Top of Source material
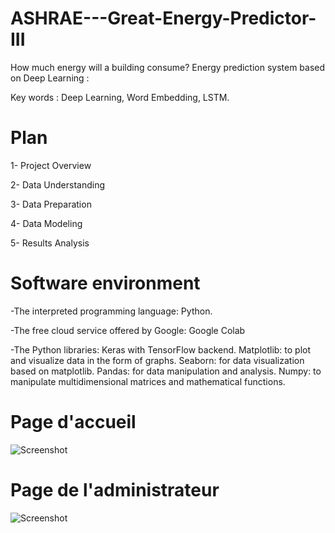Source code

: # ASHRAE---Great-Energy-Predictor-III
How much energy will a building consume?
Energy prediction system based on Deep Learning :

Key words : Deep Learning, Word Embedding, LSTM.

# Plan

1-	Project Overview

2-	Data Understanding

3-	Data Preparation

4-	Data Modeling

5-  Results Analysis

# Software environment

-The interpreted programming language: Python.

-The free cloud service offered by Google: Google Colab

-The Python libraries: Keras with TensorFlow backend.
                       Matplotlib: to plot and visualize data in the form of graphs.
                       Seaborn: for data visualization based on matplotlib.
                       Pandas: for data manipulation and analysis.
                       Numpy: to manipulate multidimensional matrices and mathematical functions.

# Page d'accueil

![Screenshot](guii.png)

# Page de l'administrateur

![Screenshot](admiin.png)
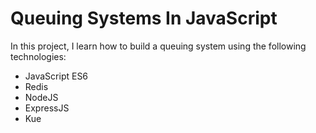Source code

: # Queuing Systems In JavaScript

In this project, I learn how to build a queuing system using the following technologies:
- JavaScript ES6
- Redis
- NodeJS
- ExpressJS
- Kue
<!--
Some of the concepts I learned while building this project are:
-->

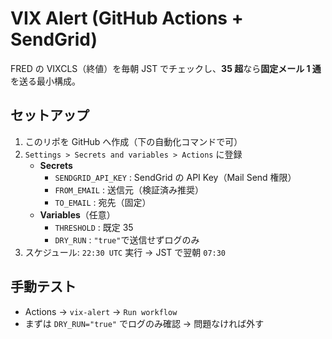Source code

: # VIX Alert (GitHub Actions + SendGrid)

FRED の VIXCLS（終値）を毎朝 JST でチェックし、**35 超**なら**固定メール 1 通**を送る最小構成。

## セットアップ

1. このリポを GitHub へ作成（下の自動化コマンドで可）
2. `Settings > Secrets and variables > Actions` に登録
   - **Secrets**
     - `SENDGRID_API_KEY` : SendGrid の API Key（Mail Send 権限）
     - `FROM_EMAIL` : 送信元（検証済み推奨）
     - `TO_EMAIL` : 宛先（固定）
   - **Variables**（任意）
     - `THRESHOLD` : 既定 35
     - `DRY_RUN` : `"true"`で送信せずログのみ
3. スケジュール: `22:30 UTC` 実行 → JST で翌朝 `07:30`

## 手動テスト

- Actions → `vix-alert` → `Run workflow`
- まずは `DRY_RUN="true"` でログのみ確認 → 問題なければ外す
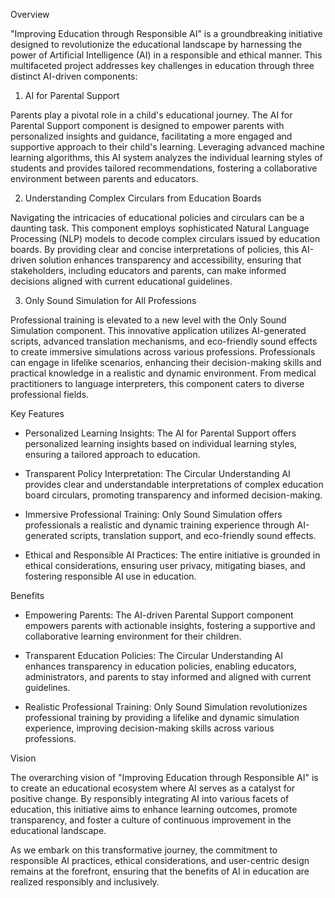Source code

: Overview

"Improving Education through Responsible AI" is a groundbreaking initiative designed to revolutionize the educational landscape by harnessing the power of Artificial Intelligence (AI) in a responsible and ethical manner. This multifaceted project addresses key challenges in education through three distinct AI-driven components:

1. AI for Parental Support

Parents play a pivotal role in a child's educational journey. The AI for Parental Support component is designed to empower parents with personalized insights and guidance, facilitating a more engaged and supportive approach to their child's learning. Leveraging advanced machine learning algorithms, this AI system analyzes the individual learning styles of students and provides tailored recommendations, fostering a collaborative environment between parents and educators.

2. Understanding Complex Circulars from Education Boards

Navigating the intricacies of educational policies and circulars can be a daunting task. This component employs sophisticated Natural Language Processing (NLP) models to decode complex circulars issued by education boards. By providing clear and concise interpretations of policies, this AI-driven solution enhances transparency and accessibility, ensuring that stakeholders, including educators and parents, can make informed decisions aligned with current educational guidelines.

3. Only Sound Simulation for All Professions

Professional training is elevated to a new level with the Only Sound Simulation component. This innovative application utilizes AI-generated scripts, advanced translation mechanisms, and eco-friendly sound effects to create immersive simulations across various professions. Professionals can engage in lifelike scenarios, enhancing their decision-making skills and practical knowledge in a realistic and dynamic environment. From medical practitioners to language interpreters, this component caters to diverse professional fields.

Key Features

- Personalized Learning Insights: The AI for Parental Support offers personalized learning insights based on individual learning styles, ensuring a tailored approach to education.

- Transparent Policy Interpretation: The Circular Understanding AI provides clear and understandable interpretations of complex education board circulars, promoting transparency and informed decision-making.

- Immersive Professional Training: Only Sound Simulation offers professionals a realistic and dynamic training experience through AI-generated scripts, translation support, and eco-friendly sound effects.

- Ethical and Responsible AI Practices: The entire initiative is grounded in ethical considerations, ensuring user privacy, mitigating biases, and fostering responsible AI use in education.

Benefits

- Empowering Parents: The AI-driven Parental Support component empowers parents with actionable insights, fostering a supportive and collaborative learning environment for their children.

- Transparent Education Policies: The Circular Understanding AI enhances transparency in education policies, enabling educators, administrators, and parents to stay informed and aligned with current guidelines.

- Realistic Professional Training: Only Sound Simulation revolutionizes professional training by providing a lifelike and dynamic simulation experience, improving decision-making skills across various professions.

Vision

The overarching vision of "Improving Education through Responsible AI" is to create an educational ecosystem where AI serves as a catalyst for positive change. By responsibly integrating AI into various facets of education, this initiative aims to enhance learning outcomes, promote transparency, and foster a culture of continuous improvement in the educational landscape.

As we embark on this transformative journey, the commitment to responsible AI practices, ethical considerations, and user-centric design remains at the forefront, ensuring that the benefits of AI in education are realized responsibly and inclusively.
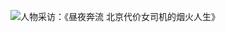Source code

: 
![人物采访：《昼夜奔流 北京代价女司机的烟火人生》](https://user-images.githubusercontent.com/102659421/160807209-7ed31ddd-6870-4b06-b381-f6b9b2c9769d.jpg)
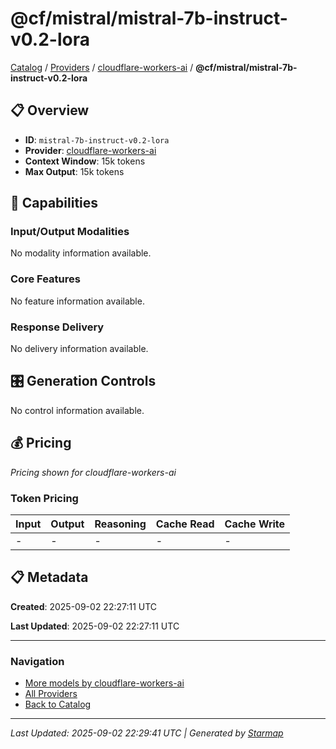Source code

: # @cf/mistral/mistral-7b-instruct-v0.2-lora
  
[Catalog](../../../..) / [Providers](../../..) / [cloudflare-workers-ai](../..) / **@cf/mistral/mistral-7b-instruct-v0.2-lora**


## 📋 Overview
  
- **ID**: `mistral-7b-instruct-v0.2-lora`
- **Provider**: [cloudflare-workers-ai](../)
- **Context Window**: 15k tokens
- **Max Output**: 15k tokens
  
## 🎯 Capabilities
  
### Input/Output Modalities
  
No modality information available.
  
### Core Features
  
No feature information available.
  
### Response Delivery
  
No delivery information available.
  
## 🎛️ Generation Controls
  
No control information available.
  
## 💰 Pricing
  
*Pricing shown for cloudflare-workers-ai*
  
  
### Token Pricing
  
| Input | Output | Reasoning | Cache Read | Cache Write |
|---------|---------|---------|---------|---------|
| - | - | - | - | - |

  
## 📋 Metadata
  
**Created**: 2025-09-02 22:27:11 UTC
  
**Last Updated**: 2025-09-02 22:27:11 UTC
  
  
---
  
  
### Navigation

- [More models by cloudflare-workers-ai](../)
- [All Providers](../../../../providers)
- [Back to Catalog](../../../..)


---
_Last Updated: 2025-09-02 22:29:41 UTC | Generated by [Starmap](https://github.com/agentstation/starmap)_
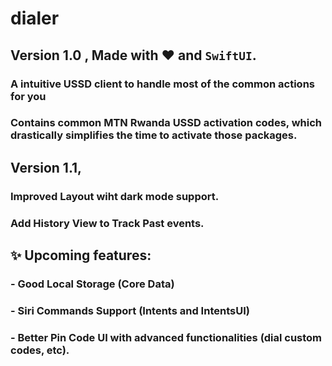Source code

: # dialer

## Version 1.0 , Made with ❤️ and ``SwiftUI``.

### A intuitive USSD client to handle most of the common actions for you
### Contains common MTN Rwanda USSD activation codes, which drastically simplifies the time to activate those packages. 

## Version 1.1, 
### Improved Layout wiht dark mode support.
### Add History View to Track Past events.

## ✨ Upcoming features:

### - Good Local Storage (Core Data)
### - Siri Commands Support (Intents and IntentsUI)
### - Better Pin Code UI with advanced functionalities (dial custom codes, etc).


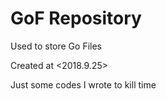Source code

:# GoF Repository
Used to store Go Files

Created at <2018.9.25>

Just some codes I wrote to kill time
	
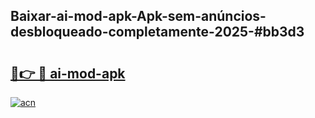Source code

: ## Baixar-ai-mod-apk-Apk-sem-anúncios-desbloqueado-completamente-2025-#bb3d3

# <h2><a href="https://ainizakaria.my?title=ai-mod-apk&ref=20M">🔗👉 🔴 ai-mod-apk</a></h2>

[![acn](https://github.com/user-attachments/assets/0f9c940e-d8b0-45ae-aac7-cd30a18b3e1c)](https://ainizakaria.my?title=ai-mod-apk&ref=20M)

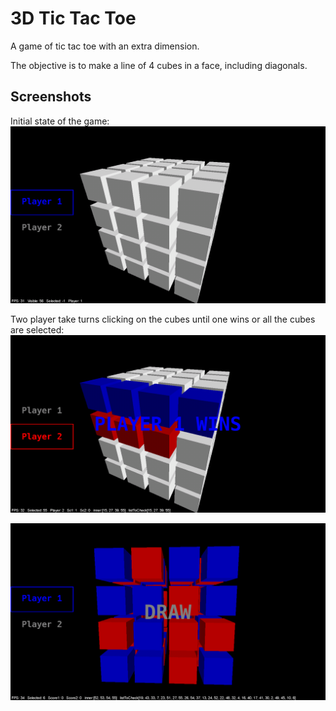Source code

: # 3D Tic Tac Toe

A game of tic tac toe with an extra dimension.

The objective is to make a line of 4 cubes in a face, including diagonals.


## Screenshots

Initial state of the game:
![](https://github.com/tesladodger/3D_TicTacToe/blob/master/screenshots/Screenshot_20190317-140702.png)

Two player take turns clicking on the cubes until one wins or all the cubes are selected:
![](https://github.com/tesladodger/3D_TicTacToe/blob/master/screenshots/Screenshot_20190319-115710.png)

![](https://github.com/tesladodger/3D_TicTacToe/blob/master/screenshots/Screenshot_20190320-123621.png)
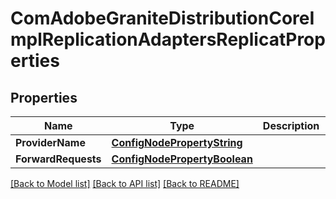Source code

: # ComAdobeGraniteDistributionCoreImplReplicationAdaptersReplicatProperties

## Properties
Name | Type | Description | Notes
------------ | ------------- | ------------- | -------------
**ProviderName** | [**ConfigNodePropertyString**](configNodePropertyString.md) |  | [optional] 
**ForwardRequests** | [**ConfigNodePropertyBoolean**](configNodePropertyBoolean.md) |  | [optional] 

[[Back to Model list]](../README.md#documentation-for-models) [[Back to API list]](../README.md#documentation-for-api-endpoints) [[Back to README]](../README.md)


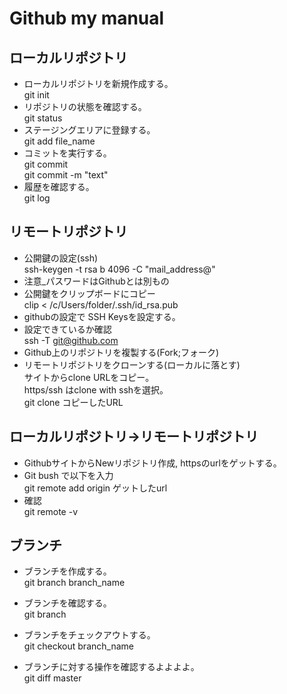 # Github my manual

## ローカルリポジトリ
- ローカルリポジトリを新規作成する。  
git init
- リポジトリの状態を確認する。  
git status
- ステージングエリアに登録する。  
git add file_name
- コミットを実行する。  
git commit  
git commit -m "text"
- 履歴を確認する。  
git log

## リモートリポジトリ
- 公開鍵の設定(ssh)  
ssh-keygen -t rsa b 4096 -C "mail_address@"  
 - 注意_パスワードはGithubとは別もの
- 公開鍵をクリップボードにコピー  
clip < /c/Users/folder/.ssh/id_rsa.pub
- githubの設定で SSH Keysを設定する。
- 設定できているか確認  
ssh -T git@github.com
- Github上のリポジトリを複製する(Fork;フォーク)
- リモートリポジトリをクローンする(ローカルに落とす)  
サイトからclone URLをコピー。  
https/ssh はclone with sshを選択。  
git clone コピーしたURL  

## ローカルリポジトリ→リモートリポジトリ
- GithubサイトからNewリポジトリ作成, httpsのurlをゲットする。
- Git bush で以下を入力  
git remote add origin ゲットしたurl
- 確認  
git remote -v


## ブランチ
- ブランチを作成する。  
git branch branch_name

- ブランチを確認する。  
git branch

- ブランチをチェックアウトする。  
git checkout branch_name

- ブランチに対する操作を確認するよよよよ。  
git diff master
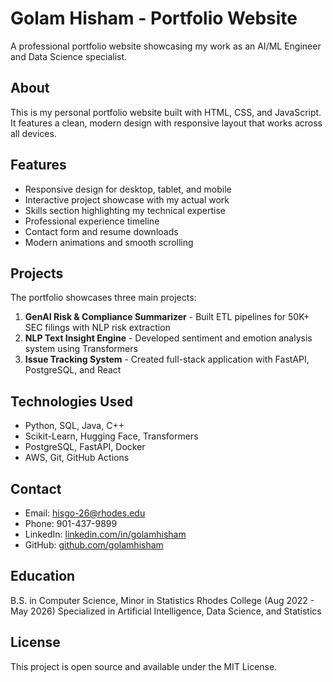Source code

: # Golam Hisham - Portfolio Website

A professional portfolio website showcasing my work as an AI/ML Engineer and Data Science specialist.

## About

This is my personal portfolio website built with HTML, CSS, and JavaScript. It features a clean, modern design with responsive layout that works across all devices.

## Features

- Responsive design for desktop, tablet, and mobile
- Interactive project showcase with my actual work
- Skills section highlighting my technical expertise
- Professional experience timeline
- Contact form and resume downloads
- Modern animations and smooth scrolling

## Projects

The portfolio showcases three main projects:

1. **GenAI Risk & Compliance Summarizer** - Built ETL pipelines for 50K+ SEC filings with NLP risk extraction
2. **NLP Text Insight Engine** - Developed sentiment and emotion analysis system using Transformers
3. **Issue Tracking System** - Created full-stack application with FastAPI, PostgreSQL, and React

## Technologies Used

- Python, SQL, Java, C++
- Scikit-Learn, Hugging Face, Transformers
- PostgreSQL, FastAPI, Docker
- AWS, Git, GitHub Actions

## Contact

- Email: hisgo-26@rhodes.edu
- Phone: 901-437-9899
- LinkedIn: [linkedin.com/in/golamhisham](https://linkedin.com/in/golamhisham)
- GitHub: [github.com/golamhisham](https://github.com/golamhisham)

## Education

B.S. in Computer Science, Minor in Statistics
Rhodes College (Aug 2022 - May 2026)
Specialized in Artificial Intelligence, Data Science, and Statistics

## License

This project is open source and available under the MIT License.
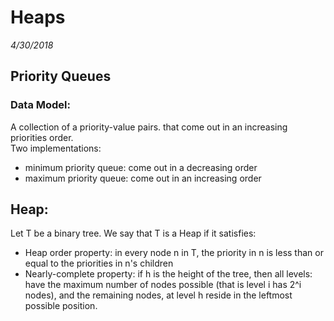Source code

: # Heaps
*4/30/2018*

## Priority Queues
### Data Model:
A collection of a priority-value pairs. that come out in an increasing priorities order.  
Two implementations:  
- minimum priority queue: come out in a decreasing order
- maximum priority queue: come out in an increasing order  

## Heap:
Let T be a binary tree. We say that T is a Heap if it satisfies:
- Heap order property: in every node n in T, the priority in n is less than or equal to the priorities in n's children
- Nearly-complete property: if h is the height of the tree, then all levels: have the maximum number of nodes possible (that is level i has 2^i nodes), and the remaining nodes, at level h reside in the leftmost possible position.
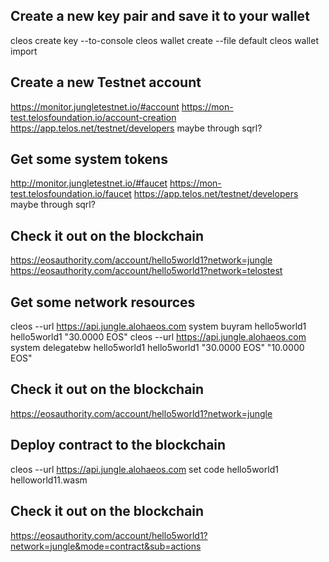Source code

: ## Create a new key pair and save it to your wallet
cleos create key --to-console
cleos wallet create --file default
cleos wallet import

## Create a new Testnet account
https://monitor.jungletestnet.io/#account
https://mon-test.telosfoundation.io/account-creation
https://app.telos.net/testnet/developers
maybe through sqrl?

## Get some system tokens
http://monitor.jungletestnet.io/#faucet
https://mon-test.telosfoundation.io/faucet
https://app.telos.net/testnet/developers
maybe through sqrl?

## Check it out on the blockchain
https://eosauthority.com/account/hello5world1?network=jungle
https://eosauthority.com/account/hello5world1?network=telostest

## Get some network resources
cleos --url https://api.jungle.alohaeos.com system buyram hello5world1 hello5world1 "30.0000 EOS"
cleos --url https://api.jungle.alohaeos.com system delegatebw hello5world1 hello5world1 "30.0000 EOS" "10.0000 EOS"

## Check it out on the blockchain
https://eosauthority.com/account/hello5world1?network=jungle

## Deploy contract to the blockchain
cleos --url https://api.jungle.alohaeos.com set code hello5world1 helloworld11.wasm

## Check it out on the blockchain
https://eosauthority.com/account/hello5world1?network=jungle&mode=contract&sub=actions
Bottom of Source material
To do -> Reproduce everything from the line containing "A professional portfolio" down to the line containing "## Education", replacing "design" with "styling" and leaving all else unchanged.

Result ->
A professional portfolio website showcasing my work as an AI/ML Engineer and Data Science specialist.

## About

This is my personal portfolio website built with HTML, CSS, and JavaScript. It features a clean, modern styling with responsive layout that works across all devices.

## Features

- Responsive styling for desktop, tablet, and mobile
- Interactive project showcase with my actual work
- Skills section highlighting my technical expertise
- Professional experience timeline
- Contact form and resume downloads
- Modern animations and smooth scrolling

## Projects

The portfolio showcases three main projects:

1. **GenAI Risk & Compliance Summarizer** - Built ETL pipelines for 50K+ SEC filings with NLP risk extraction
2. **NLP Text Insight Engine** - Developed sentiment and emotion analysis system using Transformers
3. **Issue Tracking System** - Created full-stack application with FastAPI, PostgreSQL, and React

## Technologies Used

- Python, SQL, Java, C++
- Scikit-Learn, Hugging Face, Transformers
- PostgreSQL, FastAPI, Docker
- AWS, Git, GitHub Actions

## Contact

- Email: hisgo-26@rhodes.edu
- Phone: 901-437-9899
- LinkedIn: [linkedin.com/in/golamhisham](https://linkedin.com/in/golamhisham)
- GitHub: [github.com/golamhisham](https://github.com/golamhisham)

## Education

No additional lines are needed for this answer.